Although European countries have increased their imports of liquefied natural gas, which is much more expensive than natural gas pumped through pipelines, their imports from the United States and countries in the Middle East are not enough to replace only a small amount of Russian gas.
Until last year, Europe imported nearly half of its natural gas needs from Russia (45 percent), with rates exceeding 132 billion cubic meters of gas. The largest proportion of those imports pass through pipelines linking gas fields in Russia with Europe, amounting to about 12 lines. In addition to a small percentage of shipments of liquefied natural gas by tankers at sea.
Among those pipelines, there are three main lines, the “TransGas” pipeline, which passes through the territories of Ukraine, Slovakia and the Czech Republic, and transports more than 100 million cubic meters of Russian natural gas per day to Europe. The second onshore pipeline is the Yamal-Europe pipeline, which passes through Belarus and Poland to Germany, in addition to the offshore gas pipeline Nord Stream 1 from Russia to Germany directly under the waters of the Baltic Sea. It was supposed to increase the capacity of the lines by operating the new offshore pipeline “Nord Stream 2”, which was suspended due to the war in Ukraine and the sanctions imposed on Moscow.
Those other lines still work, albeit not at their maximum capacity. This has helped to multiply natural gas prices in Europe and Britain by between four and six times in recent months. With winter approaching in the northern hemisphere, and increasing demand for gas and oil for heating and electric power generation to meet seasonal needs, the impact of the Russian decision to halt supplies via Nord Stream 1 could be even more damaging, especially in Europe.
So far, the United States has increased its natural gas exports to Europe to 15 billion cubic metres. If Europe was able to obtain the largest amount of liquefied natural gas, most of which was destined for Asia, what is available is in the range of seven billion cubic meters of Qatari natural gas as an additional production capacity, and about four billion cubic meters from Algeria, Egypt and others. All that extra capacity accounts for only about a third of Europe’s imports of Russian natural gas.
It is also mentioned that the second most important Source of natural gas for Europe after Russia, which is produced by Norway, has recently reached its maximum capacity. Norway is no longer able to increase supplies to the rest of Europe and Britain more than the current situation, which is the highest level in five years. And Norway’s natural gas supplies reached 9.5 billion cubic meters last August, an average of 306 million cubic feet per day.

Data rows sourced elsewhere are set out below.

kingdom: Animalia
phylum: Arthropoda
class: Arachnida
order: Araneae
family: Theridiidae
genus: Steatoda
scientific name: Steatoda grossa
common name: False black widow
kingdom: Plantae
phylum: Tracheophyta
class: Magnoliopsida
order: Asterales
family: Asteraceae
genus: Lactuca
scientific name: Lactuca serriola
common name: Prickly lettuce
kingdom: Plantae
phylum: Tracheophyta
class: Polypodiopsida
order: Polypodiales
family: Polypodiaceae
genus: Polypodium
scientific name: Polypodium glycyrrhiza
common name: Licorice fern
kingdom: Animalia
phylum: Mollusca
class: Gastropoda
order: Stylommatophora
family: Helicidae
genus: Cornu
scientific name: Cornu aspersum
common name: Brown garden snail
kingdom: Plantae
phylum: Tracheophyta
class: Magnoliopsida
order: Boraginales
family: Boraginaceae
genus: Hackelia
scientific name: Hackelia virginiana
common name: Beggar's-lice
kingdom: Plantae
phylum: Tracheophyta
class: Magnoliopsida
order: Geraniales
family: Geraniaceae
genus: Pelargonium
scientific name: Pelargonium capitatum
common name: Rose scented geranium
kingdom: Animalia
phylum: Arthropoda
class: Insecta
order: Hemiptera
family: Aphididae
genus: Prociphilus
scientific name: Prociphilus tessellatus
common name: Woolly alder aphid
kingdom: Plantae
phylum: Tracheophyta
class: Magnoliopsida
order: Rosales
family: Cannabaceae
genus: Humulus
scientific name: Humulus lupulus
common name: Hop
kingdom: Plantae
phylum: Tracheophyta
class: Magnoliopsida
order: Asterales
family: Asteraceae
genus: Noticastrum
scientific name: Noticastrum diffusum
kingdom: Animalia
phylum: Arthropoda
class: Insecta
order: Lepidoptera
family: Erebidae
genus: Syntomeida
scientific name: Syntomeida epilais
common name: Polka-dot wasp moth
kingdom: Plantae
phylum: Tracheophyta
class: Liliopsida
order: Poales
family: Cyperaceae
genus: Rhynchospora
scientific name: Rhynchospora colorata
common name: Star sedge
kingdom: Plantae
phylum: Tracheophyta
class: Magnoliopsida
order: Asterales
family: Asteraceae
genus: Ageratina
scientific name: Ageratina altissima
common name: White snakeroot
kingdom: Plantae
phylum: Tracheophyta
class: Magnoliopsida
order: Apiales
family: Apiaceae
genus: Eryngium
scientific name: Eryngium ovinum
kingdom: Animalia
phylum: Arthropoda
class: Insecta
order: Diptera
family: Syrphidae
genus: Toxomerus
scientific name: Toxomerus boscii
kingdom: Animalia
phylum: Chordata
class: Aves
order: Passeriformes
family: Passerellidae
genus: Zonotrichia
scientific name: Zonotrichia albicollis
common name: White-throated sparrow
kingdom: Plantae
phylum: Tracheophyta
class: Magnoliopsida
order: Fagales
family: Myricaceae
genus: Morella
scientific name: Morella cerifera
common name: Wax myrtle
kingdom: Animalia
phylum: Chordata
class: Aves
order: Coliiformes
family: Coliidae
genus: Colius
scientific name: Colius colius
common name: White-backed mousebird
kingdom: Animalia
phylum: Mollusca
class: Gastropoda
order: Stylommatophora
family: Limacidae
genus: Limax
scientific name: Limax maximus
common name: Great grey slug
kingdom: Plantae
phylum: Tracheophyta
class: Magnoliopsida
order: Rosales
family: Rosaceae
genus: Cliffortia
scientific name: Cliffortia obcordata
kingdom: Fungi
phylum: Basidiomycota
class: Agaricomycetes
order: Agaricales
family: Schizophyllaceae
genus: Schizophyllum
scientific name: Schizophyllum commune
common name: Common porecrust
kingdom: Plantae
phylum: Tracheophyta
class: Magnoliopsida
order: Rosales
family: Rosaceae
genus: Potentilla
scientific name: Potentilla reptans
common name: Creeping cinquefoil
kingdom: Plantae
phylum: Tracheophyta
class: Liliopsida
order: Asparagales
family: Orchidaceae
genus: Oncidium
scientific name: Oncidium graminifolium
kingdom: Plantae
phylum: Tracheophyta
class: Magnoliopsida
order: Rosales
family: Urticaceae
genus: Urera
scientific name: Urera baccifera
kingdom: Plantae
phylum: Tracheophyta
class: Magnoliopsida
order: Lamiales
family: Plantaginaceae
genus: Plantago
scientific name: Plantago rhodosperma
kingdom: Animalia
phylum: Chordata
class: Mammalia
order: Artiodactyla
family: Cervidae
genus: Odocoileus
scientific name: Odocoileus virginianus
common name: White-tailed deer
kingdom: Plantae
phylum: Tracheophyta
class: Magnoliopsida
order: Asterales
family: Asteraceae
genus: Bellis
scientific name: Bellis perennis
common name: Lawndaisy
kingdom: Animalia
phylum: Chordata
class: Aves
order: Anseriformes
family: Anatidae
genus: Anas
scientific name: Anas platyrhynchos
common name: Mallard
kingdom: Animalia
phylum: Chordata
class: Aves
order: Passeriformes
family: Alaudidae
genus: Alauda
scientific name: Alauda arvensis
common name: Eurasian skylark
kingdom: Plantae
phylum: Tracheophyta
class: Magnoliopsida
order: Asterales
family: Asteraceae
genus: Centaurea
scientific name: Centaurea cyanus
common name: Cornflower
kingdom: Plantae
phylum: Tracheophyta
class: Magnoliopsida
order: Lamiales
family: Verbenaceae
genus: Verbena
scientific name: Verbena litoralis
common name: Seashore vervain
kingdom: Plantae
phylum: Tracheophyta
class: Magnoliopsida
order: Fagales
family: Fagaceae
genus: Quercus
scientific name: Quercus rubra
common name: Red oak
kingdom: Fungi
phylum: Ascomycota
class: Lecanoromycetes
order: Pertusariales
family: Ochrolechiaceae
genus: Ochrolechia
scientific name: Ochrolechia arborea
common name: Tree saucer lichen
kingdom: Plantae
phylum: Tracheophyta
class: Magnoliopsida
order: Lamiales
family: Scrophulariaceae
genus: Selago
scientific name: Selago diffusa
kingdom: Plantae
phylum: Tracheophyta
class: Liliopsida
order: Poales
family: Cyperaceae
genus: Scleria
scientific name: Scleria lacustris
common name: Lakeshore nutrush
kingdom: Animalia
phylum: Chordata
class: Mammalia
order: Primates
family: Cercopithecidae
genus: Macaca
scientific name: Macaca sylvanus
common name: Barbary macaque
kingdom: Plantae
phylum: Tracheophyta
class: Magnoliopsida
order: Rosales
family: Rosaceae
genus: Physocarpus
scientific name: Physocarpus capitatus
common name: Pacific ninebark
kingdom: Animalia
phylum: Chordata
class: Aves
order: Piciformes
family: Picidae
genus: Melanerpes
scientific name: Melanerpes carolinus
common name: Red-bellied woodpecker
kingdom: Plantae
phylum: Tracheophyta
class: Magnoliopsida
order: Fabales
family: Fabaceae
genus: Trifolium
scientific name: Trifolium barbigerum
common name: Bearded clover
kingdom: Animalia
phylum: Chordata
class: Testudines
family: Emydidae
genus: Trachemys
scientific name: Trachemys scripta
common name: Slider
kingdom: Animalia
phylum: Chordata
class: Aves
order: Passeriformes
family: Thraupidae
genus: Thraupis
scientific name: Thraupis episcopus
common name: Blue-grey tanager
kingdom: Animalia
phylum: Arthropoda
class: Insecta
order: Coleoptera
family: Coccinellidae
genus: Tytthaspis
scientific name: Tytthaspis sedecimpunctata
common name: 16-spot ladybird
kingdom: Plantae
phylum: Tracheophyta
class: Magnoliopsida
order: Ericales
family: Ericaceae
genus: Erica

Europe needs, in addition to the seasonal increase in winter, to fill its reserves of natural gas, which have been depleted more than half in the past months. The European Commission had issued a decision that these stocks in the European Union must be filled by 90 percent before the end of September at least, to avoid a winter crisis that means power cuts and may cause deaths due to the lack of heating.
And in the event the energy war continues and Russia stops more supplies to Europe, many European countries will not be able to fill their stocks, and therefore they will face difficulty in providing for the needs of the winter season, in addition to the fact that even the global spot market is available from high-cost liquefied natural gas, It will not be enough to make up for the discontinued Russian gas.
But the damage will not be on Europe only, but also on the Asian economies, which will lose a share of the gas carried on tankers, which will go to Europe instead of Asia. There is also great damage to the Russian economy, which will mean stopping energy exports to deprive it of a large amount of national income, which will increase the great difficulties it will face as a result of other sanctions.